Es wird moeglicherweise noch weitere Initiativen geben, es waere aber gut,
bei aller "natuerlichen" Unterschiedlichkeit der politischen Gruppen und
auch gebotenen respektvollen Aufmerksamkeit fuereinander, wenn in
wesentlichen Belangen ein gemeinsames Vorgehen gegen die Politik der
Koalition im Rahmen von Kundgebungen, Veranstaltungen, Kampagnen, Aktionen
und einer ausgeweiteten Gegeninformation verstaerkt vorangetrieben werden
koennte.

Die Tageszeitungen haben beinah alle, mit einer kleinen Ausnahme, einer
unbedeutenden und verkuerzenden Meldung im elektronischen Standard, die
allgemeinpolitischen Forderungen der OeH-Vorsitzenden unterschlagen, also
zensuriert.

Dadurch aber, dass eisern verschwiegen wird, dass StudentInnen Forderungen
fuer Lehrlinge und andere Lohnabhaengige aufstellen, wird das Bild vom
abgeschotteten, ghettoisierten Ausbildungsbereich bewusst noch verstaerkt.

Dazu kommt, wie von "Oesterreich" berichtet, die infame Weigerung des Herrn
Foglar von der Metallarbeitergewerkschaft, die studentische Mobilisierung zu
unterstuetzen. Dem grosskoalitionaeren Revolverblatt, wie es ein Autor des
Augustin kuerzlich treffend genannt hat, das natuerlich ebenfalls nichts
ueber die gesamtpolitischen Forderungen Spielbauers berichtet hat, ist dies
natuerlich nicht unangenehm.

Die radikale, also auch die studentische radikale Linke, werden sich mit
einigen Forderungen auf die Seite der Arbeiter und Arbeiterinnen stellen,
wenn am kommenden Montag der OeGB tagt. Sie versuchen, die linken Kraefte in
den Gewerkschaften zu unterstuetzen und sie wenden sich gegen das
grosskoalitionaere Sozialdumping an der Spitze von OeGB und AK, sind gegen
die Gewerkschaftsfuehrung, fuer die Gewerkschaftsbasis, fuer die
Gewerkschaftslinke oder, wenn´s geht, fuer eine eigenstaendige Entwicklung
ausserhalb der gelben Gewerkschaften:

Zu diesem Zweck wird eine erste Kundgebung des neugegruendeten Komitees
gegen die Grosse Koalition, das den Namen "Solidaritaet und Widerstand"
traegt, am kommenden Montag um 16 Uhr vor dem Austria-Center, dem
Tagungsgebaeude des OeGB eine Kundgebung abhalten.

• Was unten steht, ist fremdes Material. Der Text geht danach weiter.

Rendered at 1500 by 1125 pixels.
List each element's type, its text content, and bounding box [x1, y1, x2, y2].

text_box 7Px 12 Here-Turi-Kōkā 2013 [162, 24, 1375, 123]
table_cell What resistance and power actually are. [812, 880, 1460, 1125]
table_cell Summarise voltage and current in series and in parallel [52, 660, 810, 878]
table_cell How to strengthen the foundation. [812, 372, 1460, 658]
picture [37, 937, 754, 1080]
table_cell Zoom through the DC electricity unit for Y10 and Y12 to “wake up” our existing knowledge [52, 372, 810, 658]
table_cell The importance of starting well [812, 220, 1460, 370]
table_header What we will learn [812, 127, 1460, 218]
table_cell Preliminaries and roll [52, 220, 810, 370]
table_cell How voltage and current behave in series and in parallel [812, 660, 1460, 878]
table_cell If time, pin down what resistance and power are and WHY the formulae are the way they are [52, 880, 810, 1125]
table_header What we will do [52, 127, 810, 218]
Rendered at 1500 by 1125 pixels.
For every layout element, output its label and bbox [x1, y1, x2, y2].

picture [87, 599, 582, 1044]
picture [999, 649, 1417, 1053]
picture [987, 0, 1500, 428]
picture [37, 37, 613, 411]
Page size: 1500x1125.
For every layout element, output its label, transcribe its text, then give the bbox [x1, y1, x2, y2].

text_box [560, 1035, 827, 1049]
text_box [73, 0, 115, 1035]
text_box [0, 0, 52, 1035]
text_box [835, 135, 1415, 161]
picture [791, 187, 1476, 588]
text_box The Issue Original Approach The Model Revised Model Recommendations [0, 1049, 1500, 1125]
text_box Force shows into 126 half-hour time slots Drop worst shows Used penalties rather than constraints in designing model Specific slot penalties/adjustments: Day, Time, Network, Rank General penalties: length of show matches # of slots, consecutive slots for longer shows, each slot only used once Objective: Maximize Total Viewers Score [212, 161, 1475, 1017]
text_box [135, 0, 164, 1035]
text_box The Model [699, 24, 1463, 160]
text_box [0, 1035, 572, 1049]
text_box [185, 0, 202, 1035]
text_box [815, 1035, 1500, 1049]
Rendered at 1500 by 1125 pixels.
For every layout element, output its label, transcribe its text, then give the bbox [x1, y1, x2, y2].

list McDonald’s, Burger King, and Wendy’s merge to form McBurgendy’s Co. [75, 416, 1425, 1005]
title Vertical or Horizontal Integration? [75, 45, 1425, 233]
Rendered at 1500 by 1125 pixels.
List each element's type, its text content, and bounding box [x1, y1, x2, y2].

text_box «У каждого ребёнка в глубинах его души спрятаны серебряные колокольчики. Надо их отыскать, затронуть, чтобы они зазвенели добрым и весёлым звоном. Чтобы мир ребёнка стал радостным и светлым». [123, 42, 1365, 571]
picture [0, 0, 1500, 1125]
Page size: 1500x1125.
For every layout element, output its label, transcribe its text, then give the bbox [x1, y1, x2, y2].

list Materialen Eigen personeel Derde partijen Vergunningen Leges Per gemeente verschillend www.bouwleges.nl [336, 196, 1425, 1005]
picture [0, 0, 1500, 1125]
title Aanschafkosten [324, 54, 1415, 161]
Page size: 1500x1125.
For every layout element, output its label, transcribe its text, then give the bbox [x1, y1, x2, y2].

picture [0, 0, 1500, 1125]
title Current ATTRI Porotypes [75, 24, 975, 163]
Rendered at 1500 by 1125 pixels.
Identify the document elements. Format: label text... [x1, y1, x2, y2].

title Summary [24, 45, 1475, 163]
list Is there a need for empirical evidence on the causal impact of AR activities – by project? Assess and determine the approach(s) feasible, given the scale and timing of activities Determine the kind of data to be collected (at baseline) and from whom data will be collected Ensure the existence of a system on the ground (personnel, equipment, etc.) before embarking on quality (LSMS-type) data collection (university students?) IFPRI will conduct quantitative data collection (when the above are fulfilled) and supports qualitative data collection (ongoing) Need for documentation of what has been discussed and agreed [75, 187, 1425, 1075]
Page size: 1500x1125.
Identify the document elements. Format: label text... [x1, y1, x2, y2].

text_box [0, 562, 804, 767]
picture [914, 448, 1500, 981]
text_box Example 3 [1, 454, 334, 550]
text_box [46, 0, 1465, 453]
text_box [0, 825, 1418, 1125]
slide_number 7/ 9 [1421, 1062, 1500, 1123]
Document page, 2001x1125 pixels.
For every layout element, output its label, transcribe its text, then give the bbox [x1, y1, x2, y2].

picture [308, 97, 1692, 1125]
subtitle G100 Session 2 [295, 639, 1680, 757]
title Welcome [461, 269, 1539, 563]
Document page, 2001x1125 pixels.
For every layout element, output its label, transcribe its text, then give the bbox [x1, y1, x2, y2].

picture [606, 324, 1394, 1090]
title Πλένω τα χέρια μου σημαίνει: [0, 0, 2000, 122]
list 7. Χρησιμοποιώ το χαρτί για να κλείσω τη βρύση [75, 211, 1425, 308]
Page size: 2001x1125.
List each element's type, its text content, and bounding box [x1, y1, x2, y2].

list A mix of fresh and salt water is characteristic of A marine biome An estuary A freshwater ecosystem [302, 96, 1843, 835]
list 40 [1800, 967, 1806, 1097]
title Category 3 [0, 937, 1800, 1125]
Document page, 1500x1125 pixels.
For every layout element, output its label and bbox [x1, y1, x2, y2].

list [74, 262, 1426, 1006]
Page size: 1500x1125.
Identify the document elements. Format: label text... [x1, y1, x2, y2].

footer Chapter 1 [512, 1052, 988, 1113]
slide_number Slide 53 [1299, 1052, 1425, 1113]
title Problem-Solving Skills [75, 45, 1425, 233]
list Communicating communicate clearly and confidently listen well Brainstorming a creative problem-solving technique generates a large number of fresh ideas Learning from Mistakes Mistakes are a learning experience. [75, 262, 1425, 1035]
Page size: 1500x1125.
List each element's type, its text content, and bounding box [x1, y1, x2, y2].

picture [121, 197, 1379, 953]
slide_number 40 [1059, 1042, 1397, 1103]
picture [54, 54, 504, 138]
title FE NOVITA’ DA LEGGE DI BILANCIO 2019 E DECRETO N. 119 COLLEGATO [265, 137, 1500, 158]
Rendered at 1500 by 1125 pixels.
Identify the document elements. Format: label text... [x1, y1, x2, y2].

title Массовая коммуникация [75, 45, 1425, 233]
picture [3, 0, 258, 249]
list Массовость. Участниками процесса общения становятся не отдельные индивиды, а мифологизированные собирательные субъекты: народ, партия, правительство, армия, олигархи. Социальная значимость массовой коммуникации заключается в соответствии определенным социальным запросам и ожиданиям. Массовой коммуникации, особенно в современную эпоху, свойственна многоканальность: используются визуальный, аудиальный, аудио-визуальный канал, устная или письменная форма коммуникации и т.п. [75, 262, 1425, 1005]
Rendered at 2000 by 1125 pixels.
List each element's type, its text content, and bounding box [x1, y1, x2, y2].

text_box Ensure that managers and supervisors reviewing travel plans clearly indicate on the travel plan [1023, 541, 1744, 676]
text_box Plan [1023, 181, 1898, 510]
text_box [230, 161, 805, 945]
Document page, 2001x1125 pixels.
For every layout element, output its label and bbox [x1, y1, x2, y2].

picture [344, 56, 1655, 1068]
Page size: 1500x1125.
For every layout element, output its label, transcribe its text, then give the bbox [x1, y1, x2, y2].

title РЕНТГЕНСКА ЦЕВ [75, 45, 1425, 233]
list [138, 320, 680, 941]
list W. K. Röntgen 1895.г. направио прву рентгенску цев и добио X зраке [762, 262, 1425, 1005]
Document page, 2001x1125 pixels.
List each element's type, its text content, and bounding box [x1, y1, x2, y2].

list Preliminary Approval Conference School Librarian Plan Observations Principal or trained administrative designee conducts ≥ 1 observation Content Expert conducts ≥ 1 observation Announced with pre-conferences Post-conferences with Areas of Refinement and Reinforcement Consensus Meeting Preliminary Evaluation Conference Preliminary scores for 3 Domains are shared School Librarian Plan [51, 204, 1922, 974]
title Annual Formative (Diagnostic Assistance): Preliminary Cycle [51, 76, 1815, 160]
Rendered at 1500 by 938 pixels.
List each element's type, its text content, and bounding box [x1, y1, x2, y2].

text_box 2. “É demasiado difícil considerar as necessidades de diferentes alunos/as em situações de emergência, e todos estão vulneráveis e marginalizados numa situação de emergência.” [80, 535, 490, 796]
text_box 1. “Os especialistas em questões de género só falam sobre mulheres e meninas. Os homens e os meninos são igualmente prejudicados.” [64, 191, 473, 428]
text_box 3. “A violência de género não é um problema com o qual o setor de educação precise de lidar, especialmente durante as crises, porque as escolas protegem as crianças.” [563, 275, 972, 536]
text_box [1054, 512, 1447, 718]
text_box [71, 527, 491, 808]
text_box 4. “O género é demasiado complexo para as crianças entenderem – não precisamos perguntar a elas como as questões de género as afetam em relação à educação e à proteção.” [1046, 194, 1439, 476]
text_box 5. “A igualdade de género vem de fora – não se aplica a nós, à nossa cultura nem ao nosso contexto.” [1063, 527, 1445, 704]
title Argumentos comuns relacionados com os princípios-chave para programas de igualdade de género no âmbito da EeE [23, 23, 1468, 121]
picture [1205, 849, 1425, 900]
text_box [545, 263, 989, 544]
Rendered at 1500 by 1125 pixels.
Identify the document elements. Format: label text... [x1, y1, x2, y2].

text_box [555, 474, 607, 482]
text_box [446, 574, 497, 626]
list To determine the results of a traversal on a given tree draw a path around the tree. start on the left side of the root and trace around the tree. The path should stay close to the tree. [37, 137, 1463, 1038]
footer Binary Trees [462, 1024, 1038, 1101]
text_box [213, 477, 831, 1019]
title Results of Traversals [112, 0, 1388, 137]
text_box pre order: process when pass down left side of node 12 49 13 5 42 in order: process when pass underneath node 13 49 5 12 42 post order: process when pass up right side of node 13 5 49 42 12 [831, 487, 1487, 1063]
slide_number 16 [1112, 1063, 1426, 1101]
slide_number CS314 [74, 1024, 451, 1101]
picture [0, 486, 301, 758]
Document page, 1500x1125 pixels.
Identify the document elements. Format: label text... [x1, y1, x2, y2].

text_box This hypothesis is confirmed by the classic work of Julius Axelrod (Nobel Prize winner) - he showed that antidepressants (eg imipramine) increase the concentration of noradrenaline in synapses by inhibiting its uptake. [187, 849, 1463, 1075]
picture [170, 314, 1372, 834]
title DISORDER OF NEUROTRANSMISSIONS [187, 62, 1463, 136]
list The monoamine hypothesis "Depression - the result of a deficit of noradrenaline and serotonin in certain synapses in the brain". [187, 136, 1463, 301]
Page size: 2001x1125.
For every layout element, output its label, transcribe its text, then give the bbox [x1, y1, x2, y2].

Das Minimum der Forderungen, die auch von der OeH erhoben wurden, wird bei
dieser Gelegenheit an die Gewerkschaft gerichtet werden muessen. Wer gegen
die Grosse Koalition ist, der kann sich mit zusaetzlichen Forderungen bei
diesem Meeting einfinden und diese "Gewerkschaft" kritisch beim Wort nehmen.

Aber die radikale Linke wird vor der Tuere bleiben muessen.